In [None]:
import numpy as np
import matplotlib.pyplot as plt
%matplotlib inline

`bbc.mtx` looks like this:

```
%%MatrixMarket matrix coordinate real general
9635 2225 286774
1 1 1.0
1 7 2.0
1 11 1.0
1 14 1.0
1 15 2.0
1 19 2.0
...
```

Together with the `mtx` extension, this should be a clue that `MatrixMarket` is a file format. A quick Google search turns up the `mmread` function:

In [None]:
from scipy.io import mmread

In [None]:
m = mmread('bbc.mtx')
m

Ok, so `m` has 9635 rows, one for each term in `bbc.terms`. And it has 2225 columns, each corresponding to a document listed in `bbc.docs`.

Now let's get going with NMF.

In [None]:
from sklearn.decomposition import NMF

In [None]:
nmf = NMF(n_components=5, init='random', random_state=0)

In [None]:
w = nmf.fit_transform(m)

In [None]:
w.shape

The transformed `w` is a relationship between *terms* and *topics*. The implementation is "thinking" of the terms as the important data; to it the documents are just a coordinate system for expressing them.

But this is just an implementation quirk.

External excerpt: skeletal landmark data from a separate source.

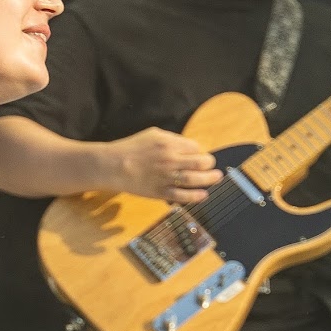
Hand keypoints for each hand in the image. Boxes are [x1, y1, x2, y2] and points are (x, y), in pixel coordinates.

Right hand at [105, 128, 220, 202]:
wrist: (114, 165)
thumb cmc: (132, 148)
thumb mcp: (153, 134)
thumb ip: (173, 139)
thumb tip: (190, 146)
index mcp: (169, 143)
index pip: (195, 148)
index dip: (200, 152)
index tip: (201, 156)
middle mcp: (171, 160)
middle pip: (200, 162)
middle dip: (210, 164)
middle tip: (213, 167)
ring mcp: (166, 177)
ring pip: (195, 179)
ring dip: (209, 179)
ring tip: (216, 178)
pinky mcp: (160, 192)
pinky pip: (182, 196)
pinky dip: (195, 196)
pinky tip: (203, 195)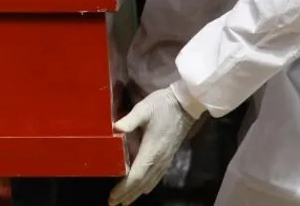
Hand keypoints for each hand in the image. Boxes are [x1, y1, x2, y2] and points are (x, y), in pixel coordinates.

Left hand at [108, 83, 202, 205]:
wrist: (186, 104)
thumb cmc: (163, 105)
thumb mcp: (144, 108)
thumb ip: (130, 120)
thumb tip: (115, 128)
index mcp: (151, 150)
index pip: (136, 176)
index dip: (124, 188)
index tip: (113, 196)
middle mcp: (159, 159)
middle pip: (142, 183)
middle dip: (127, 194)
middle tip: (113, 203)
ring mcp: (165, 159)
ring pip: (150, 181)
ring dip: (136, 192)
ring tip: (125, 200)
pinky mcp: (168, 156)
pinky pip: (157, 176)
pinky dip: (148, 185)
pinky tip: (144, 189)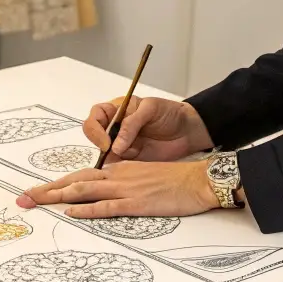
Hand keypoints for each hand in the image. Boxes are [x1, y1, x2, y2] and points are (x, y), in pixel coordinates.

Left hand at [15, 159, 217, 218]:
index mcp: (119, 170)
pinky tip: (72, 212)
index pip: (81, 175)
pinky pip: (107, 206)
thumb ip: (124, 184)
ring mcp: (126, 189)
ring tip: (37, 201)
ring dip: (58, 196)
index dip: (57, 183)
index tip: (38, 191)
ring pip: (84, 189)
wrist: (198, 180)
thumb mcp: (144, 178)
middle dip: (47, 189)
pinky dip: (87, 209)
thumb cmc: (175, 181)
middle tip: (24, 197)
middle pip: (75, 180)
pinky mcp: (136, 203)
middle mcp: (117, 176)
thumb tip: (105, 195)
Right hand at [84, 95, 212, 162]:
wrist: (188, 131)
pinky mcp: (130, 160)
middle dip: (100, 146)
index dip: (95, 129)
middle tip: (115, 153)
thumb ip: (131, 124)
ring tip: (125, 163)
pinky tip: (126, 172)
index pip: (95, 117)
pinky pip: (117, 167)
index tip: (105, 142)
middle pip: (95, 137)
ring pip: (104, 154)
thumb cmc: (169, 113)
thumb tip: (115, 146)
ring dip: (109, 160)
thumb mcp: (150, 109)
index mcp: (117, 110)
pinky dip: (118, 171)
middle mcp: (115, 128)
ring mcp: (122, 145)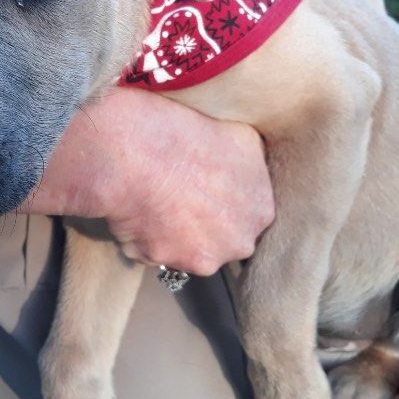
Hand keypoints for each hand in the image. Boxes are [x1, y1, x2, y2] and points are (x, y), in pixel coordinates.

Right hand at [23, 88, 274, 274]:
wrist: (137, 152)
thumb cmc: (189, 137)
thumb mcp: (241, 137)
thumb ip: (252, 167)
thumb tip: (247, 172)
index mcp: (260, 211)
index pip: (249, 214)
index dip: (227, 199)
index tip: (209, 186)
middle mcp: (237, 243)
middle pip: (224, 238)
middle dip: (208, 224)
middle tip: (184, 195)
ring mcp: (200, 258)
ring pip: (190, 250)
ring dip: (177, 234)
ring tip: (158, 200)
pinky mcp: (162, 261)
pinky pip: (154, 252)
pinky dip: (147, 237)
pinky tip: (139, 210)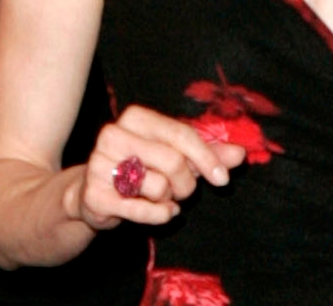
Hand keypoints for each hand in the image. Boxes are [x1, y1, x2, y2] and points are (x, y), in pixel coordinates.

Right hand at [73, 106, 246, 228]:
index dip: (207, 157)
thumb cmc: (142, 169)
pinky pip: (143, 210)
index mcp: (136, 117)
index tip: (223, 178)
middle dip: (187, 183)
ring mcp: (99, 165)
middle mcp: (113, 135)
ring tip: (159, 196)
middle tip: (182, 190)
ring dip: (169, 199)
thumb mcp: (175, 156)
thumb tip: (240, 154)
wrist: (93, 193)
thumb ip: (207, 153)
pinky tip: (160, 211)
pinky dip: (160, 215)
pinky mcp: (94, 195)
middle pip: (173, 161)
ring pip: (159, 186)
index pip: (182, 134)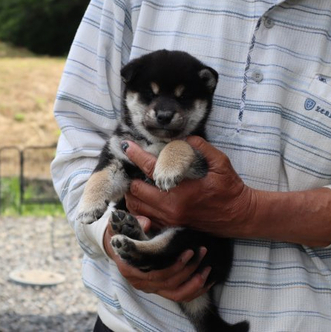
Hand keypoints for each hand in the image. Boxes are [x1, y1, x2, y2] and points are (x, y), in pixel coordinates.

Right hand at [103, 215, 212, 301]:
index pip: (155, 274)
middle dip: (188, 269)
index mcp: (129, 269)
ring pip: (176, 294)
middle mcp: (140, 283)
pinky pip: (179, 297)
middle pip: (168, 282)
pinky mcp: (159, 290)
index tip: (189, 251)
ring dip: (194, 282)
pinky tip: (208, 280)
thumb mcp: (121, 227)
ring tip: (208, 267)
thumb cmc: (121, 235)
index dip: (174, 266)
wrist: (118, 247)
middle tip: (201, 251)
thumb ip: (134, 223)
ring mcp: (150, 288)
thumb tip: (147, 223)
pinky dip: (194, 291)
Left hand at [123, 136, 255, 237]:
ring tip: (134, 178)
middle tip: (131, 164)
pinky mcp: (170, 226)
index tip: (126, 145)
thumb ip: (203, 148)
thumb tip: (186, 137)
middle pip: (135, 190)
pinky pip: (144, 217)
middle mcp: (171, 208)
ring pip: (136, 206)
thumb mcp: (221, 164)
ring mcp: (169, 220)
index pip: (151, 169)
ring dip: (132, 192)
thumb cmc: (230, 190)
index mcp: (182, 191)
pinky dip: (138, 206)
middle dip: (130, 175)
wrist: (239, 216)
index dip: (136, 155)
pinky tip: (142, 195)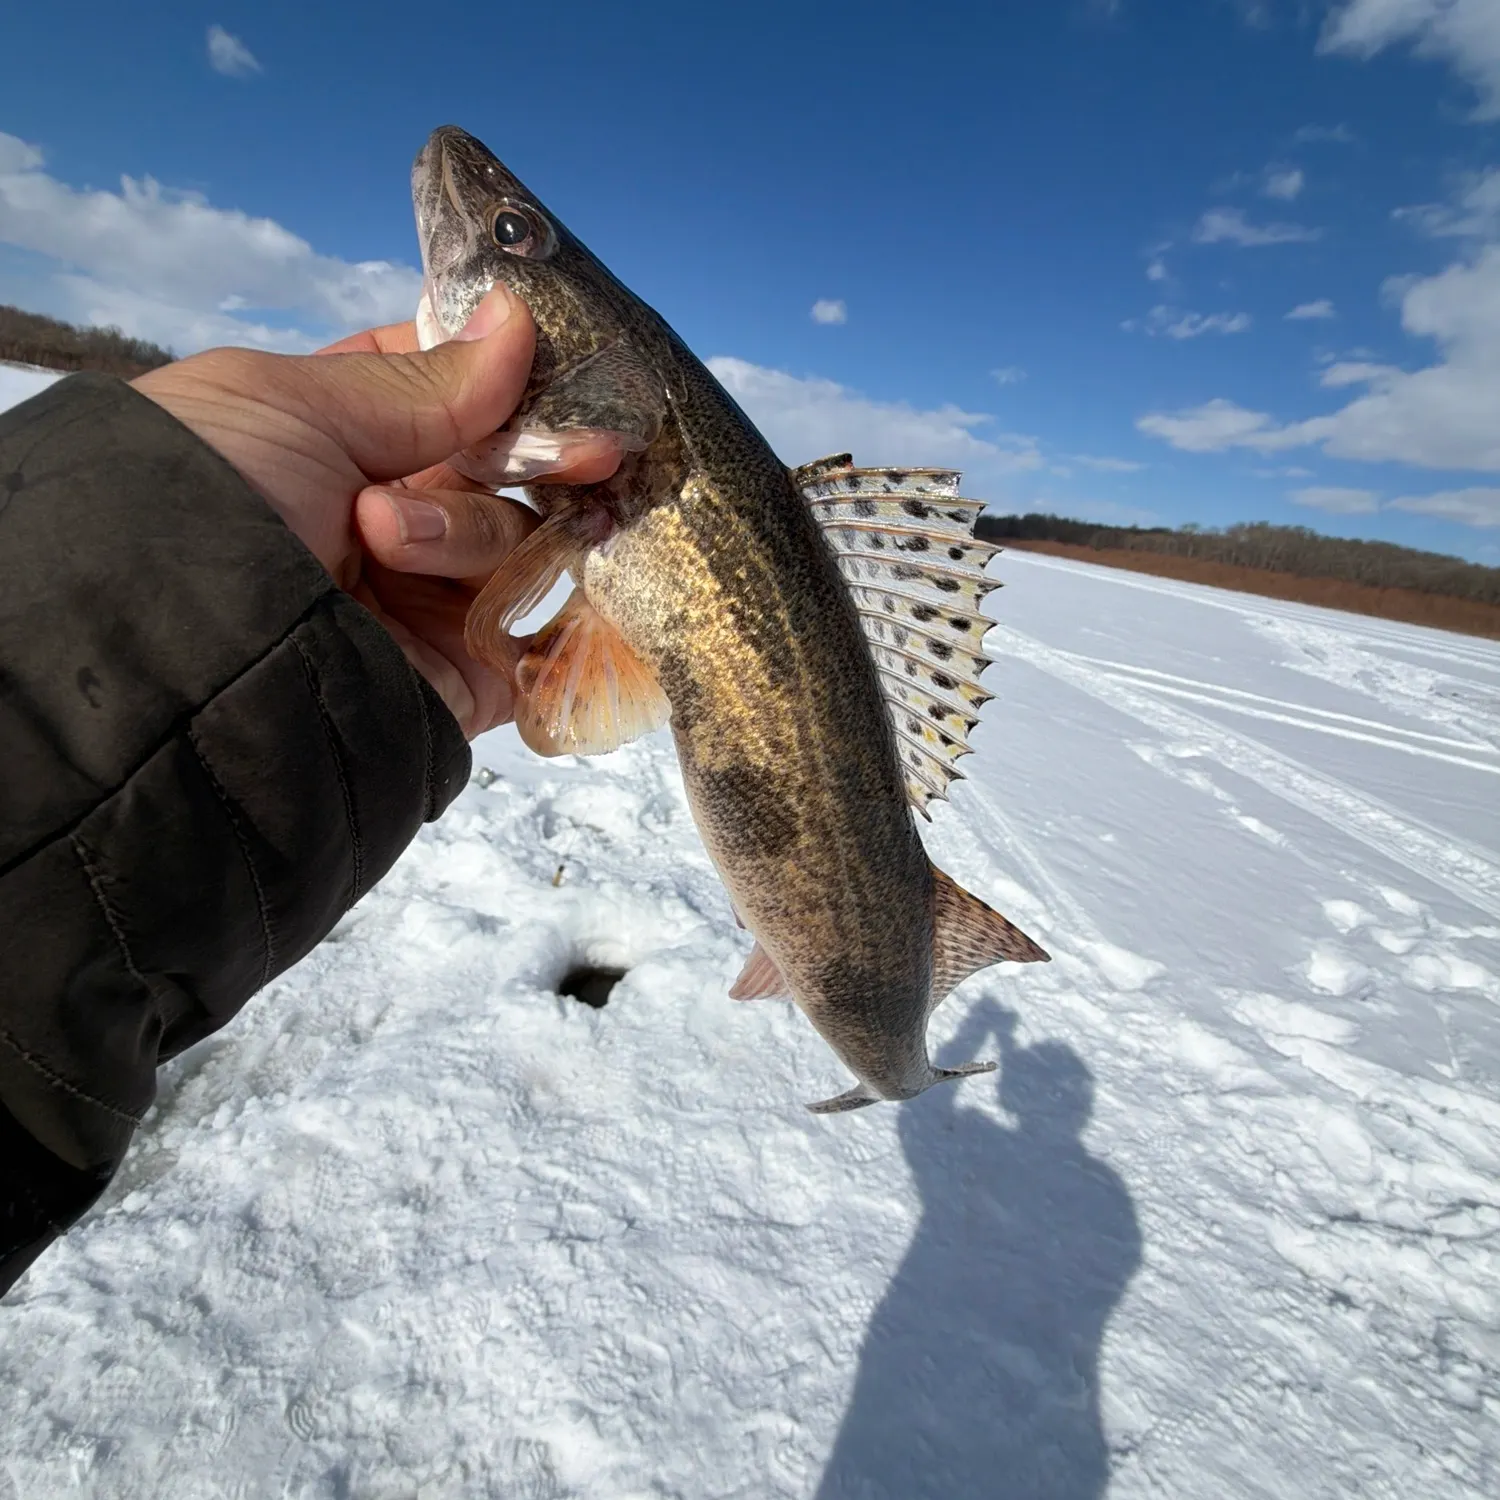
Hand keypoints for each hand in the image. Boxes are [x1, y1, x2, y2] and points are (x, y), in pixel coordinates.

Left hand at [131, 287, 623, 736]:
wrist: (172, 648)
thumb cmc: (208, 493)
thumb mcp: (296, 407)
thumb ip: (426, 382)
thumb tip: (517, 317)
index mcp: (339, 440)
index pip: (450, 394)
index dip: (501, 373)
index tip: (547, 355)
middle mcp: (389, 520)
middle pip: (501, 472)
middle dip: (523, 453)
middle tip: (578, 447)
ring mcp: (426, 603)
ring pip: (513, 544)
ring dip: (463, 531)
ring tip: (382, 539)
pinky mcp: (459, 678)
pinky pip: (540, 645)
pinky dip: (566, 616)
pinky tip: (571, 579)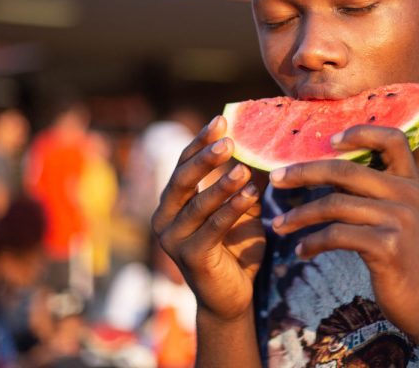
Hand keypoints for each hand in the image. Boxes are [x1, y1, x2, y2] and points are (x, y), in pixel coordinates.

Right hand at [152, 116, 265, 321]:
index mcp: (172, 202)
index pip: (183, 164)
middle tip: (228, 140)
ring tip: (244, 169)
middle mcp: (165, 218)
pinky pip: (212, 228)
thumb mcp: (238, 209)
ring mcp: (173, 240)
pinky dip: (232, 209)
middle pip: (182, 180)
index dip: (200, 141)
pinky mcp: (191, 258)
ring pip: (198, 204)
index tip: (221, 119)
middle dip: (205, 158)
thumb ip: (238, 183)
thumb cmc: (235, 248)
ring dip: (222, 184)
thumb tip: (253, 145)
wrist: (231, 298)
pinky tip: (251, 194)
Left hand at [268, 125, 418, 337]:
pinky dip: (312, 242)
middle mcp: (408, 195)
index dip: (362, 132)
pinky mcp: (387, 247)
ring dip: (299, 215)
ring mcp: (399, 220)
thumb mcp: (402, 217)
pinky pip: (336, 236)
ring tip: (279, 225)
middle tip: (275, 180)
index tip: (330, 140)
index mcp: (411, 182)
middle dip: (303, 173)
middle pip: (345, 171)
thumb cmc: (408, 259)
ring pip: (334, 204)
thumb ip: (376, 193)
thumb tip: (327, 173)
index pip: (393, 139)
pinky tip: (302, 250)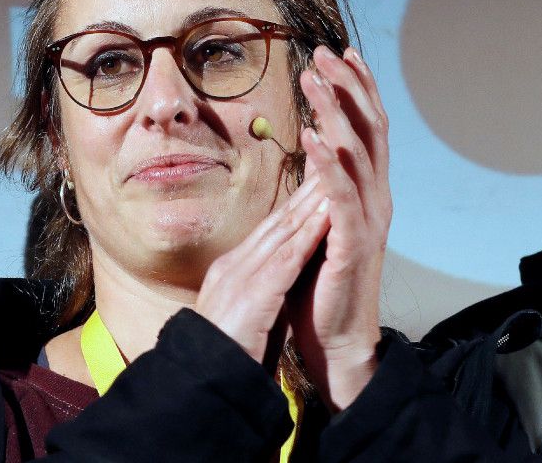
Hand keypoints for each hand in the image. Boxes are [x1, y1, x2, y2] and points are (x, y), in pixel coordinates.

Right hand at [194, 174, 329, 367]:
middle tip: (331, 158)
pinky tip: (327, 214)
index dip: (297, 202)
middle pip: (277, 220)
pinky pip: (286, 258)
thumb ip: (265, 293)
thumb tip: (283, 280)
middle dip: (307, 189)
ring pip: (282, 231)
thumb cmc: (232, 357)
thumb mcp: (250, 316)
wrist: (206, 384)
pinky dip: (308, 234)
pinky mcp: (252, 296)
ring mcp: (240, 278)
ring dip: (312, 201)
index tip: (320, 179)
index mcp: (233, 271)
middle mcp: (234, 266)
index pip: (271, 229)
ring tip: (336, 173)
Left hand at [288, 46, 391, 410]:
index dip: (358, 89)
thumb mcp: (323, 226)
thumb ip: (325, 190)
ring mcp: (369, 219)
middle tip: (324, 53)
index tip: (340, 54)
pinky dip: (328, 163)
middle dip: (349, 87)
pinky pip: (341, 196)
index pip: (368, 129)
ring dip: (336, 112)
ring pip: (358, 153)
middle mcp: (377, 198)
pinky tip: (311, 137)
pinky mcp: (354, 243)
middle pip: (369, 129)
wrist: (337, 341)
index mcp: (369, 192)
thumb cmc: (324, 284)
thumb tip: (315, 152)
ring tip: (315, 79)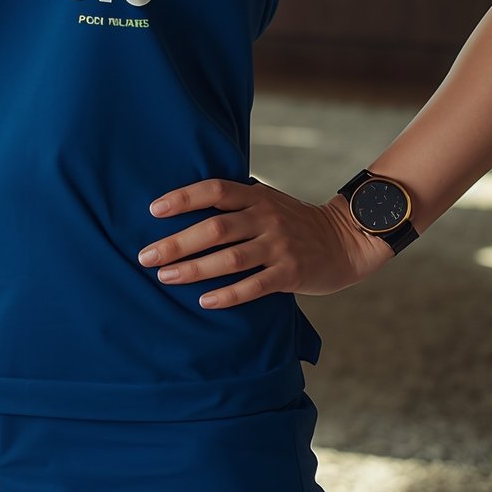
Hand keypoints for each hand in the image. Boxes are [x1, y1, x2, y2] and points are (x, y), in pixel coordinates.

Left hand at [138, 178, 395, 308]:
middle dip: (177, 243)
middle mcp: (266, 218)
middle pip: (214, 228)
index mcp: (256, 196)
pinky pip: (254, 285)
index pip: (214, 190)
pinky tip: (205, 301)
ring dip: (194, 269)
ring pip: (230, 258)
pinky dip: (228, 294)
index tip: (153, 210)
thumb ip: (235, 203)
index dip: (182, 198)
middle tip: (145, 256)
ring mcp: (280, 246)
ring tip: (165, 277)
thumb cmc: (294, 223)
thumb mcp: (267, 201)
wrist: (346, 241)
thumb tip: (182, 207)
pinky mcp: (291, 273)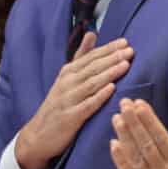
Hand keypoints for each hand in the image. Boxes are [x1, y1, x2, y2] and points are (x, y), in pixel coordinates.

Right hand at [14, 32, 132, 168]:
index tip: (125, 42)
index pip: (90, 57)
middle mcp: (67, 83)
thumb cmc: (58, 105)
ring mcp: (67, 100)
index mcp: (67, 72)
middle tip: (130, 50)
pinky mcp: (70, 118)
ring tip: (125, 65)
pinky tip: (112, 89)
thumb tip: (92, 33)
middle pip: (92, 68)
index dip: (108, 49)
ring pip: (91, 84)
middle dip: (112, 58)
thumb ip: (81, 56)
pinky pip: (87, 105)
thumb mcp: (66, 78)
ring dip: (109, 73)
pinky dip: (99, 96)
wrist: (37, 135)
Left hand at [110, 99, 167, 168]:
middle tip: (124, 103)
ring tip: (116, 118)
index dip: (150, 121)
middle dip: (134, 122)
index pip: (162, 138)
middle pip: (145, 143)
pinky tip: (113, 144)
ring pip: (135, 156)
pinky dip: (120, 159)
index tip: (140, 105)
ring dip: (125, 136)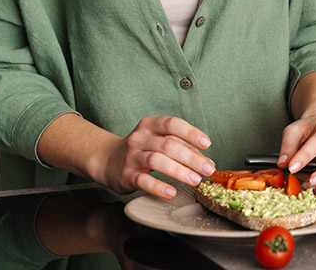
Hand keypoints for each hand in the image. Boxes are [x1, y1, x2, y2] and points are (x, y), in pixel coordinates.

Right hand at [94, 116, 214, 198]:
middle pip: (168, 145)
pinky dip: (158, 187)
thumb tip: (206, 161)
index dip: (191, 133)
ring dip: (179, 171)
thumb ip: (181, 148)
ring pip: (157, 161)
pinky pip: (143, 180)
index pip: (172, 124)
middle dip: (191, 158)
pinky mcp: (126, 175)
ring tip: (195, 180)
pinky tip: (171, 192)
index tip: (207, 143)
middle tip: (207, 169)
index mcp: (150, 125)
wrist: (107, 160)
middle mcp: (140, 138)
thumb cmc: (141, 149)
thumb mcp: (158, 141)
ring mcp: (131, 156)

Mathematically, there's no preferential treatment to rows vs columns. And we can easily get to the "other half" of the decomposition:

In [None]:
h = nmf.components_
h.shape

NMF is an approximation, fitting more closely as the number of components increases. Let's have a look at how closely we fit in this case. First we can recover an estimate of the original `m` matrix:

In [None]:
mhat = w.dot(h)

Now we can do a plot of predicted vs residual values, just as we do for regression. The matrix is pretty big, but we can still do this easily for the nonzeros:

In [None]:
from scipy import sparse

i,j,v = sparse.find(m) 
vhat = [mhat[ii,jj] for (ii,jj) in zip(i,j)]
plt.scatter(vhat, v-vhat, alpha=0.1)
plt.xlabel("NMF Approximated value")
plt.ylabel("Residual");

In [None]:
pred = w.argmax(1)

NMF gave us 5 topics; let's see if we can summarize these in terms of the vocabulary terms. First we'll read in the terms.

In [None]:
with open('bbc.terms') as f:
     terms = f.readlines()

There's an annoying `newline` on the end of each, but that's easy to get rid of:

In [None]:
terms = [t.split()[0] for t in terms]

In [None]:
topic_words = []
for r in w.T:
    a = sorted([(v,i) for i,v in enumerate(r)],reverse=True)[0:7]
    topic_words.append([terms[e[1]] for e in a])

In [None]:
len(topic_words)

In [None]:
topic_words

The original data had 5 topics, as listed in `bbc.docs`. 

```
Business
Entertainment
Politics
Sport
Tech
```

In "real life", we would have found a way to use these to inform the model. But for this little demo, we can just compare the recovered topics to the original ones. And they seem to match reasonably well. The order is different, which is to be expected in this kind of model.